Consider now readers of a hypertext document. Every time they go on to read a new section of a document, they send an http request to a machine in order to obtain a copy of the new section. The machine can be configured to record these requests in a log. Quantitative analysis of this log can be then used to empirically measure the depth of curiosity of a document's reader. The ALife Onlife service is so configured, permitting the analysis undertaken here for the documents AL-SIM and CA-FAQ. The technique is similar to the "preferential-looking" test used in psycho-physiology of infants. In each case, one attempts to obtain information about a psychological state on the basis of external, physical, action.
The data are shown in figures 2,3, and 4, where the distribution of curiosity is plotted in linear-linear, linear-log, and log-log scale respectively. It appears that curiosity about CA-SIM is best fit by an exponential law, while curiosity about CA-FAQ is best fit by a power-law.

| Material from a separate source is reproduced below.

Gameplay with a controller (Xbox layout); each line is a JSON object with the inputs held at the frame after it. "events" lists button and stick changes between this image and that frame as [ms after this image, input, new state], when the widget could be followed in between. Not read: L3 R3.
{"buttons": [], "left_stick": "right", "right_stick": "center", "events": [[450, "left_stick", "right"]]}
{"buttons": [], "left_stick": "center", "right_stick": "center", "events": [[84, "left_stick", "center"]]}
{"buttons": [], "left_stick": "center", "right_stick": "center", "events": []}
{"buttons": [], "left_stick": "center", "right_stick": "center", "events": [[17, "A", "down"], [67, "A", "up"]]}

One of the signature features of critical phenomena is a loss of scale at the critical point. In the case of documents, scale may be associated with the type of interconnectivity represented in the information in the document. In CA-FAQ there are several levels of interconnectivity, correlated with the varying degrees of authorship and editorial pressure on sections of the document. While CA-FAQ has only four such levels, one can imagine that very large and complex documents could have many. Thus the power-law scaling exhibited by CA-FAQ could be generic for network-generated hypertext.